━━━ The data

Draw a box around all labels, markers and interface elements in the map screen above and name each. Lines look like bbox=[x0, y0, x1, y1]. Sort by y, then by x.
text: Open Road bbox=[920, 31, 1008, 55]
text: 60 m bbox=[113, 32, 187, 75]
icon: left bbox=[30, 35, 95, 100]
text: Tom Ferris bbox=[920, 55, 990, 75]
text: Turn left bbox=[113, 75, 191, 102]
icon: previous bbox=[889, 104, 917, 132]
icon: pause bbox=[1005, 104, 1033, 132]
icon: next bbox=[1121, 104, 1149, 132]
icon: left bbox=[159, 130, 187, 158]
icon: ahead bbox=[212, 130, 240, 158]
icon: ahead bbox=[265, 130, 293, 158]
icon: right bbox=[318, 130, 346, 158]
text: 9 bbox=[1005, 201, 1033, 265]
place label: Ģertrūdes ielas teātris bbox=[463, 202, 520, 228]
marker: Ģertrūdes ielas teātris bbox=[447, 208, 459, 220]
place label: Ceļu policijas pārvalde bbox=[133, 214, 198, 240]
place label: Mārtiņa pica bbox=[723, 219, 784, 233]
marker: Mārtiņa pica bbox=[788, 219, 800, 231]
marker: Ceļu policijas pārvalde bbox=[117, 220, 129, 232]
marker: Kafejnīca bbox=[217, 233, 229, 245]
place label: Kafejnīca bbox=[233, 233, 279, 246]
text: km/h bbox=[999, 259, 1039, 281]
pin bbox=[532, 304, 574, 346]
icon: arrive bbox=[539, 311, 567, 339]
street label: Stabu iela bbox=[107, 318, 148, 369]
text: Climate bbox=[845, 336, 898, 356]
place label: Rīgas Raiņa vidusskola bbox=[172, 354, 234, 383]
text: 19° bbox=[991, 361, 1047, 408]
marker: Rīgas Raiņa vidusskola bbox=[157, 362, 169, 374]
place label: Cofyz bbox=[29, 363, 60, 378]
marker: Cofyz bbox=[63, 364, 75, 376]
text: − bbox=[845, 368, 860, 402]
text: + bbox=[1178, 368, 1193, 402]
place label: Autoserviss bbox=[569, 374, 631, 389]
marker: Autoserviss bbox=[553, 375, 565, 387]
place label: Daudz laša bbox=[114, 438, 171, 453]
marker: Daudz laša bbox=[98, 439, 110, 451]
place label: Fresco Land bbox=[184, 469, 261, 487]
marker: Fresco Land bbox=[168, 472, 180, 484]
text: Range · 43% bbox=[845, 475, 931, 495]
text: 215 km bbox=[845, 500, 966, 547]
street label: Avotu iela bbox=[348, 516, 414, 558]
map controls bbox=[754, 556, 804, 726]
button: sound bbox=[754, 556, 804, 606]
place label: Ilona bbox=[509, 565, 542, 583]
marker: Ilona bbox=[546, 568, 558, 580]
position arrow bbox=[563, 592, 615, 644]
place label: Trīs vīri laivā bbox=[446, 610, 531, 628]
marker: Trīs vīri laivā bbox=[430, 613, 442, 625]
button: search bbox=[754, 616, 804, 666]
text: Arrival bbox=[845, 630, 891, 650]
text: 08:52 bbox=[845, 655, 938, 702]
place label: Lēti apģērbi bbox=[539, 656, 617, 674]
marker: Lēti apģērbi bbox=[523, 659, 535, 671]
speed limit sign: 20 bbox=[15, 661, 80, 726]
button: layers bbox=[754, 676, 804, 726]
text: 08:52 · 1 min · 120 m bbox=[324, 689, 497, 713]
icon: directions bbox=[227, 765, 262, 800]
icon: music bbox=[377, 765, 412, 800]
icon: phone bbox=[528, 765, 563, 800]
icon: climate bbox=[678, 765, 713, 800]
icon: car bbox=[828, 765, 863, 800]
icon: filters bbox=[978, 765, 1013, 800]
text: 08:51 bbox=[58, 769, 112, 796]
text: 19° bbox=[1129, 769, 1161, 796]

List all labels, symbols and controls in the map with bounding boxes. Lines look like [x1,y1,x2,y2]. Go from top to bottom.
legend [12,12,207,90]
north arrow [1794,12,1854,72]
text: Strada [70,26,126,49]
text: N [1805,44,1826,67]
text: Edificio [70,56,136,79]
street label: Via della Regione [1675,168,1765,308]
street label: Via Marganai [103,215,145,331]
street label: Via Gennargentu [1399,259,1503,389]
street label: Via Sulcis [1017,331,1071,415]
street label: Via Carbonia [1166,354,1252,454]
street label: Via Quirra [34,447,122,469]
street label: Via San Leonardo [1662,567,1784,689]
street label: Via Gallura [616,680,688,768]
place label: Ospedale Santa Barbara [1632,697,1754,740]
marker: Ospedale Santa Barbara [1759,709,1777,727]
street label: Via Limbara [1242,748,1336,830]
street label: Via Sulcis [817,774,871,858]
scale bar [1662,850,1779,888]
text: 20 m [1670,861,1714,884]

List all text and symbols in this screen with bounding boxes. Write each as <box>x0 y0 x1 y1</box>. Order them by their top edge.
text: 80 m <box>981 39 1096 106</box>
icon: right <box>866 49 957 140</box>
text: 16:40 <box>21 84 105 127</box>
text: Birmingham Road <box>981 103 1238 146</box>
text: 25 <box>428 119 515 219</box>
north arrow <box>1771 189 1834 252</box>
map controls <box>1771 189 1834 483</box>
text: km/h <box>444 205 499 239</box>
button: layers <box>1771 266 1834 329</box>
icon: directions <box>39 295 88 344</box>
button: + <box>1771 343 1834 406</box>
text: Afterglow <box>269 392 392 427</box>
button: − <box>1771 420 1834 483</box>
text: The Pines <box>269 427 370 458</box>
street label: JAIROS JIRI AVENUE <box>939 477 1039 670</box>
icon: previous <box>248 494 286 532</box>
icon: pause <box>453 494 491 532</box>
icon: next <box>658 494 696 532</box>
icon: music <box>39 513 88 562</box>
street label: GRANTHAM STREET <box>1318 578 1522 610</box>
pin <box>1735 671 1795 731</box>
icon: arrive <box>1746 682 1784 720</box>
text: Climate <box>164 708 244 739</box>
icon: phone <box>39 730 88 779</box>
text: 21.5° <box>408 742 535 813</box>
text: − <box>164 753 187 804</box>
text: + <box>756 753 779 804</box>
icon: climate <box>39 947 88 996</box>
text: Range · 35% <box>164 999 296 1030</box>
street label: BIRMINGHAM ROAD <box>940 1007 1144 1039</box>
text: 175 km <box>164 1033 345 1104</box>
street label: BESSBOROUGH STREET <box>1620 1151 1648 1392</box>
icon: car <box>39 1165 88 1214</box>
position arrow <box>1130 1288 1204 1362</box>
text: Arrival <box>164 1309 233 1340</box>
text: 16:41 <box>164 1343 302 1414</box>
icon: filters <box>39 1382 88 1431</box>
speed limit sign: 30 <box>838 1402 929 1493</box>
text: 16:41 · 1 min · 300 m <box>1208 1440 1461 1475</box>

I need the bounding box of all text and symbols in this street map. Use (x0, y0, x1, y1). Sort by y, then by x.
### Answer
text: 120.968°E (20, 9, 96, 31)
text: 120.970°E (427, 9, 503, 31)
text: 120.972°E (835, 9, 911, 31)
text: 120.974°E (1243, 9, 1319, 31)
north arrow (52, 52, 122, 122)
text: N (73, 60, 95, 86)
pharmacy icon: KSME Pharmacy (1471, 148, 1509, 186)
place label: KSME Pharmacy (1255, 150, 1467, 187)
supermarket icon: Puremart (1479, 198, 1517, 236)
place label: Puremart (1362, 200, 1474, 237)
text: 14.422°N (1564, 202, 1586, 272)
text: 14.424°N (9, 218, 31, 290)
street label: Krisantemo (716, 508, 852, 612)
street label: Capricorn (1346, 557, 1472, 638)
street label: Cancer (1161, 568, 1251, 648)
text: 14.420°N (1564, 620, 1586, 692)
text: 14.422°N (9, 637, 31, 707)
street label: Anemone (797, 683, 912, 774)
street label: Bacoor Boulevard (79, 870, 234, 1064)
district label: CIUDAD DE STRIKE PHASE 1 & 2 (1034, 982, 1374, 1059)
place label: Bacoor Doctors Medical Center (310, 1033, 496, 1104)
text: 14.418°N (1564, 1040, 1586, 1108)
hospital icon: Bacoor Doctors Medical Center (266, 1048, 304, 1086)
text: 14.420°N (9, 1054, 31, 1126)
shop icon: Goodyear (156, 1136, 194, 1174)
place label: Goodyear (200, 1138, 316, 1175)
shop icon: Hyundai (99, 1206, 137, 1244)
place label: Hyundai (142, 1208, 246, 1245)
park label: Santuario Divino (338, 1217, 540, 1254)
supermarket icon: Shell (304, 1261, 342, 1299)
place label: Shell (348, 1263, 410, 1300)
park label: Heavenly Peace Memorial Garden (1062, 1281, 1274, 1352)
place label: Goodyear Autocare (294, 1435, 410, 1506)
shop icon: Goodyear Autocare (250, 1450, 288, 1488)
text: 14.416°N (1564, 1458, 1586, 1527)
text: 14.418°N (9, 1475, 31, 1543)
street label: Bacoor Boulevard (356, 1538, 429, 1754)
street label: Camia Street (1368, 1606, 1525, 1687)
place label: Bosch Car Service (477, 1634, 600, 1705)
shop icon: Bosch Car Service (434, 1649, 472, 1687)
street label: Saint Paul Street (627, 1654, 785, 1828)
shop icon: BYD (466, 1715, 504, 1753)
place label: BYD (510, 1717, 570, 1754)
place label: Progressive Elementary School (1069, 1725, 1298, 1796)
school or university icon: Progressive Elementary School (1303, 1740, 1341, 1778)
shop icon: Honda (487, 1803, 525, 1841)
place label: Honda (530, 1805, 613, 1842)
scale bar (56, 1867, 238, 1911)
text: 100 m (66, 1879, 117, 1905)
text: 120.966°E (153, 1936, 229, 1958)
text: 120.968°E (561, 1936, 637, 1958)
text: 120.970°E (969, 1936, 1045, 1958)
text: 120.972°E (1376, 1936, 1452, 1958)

━━━━━━

Throughout the data above, report every line that contains the string "Boulevard".

Task output:
street label: Bacoor Boulevard (79, 870, 234, 1064)
street label: Bacoor Boulevard (356, 1538, 429, 1754)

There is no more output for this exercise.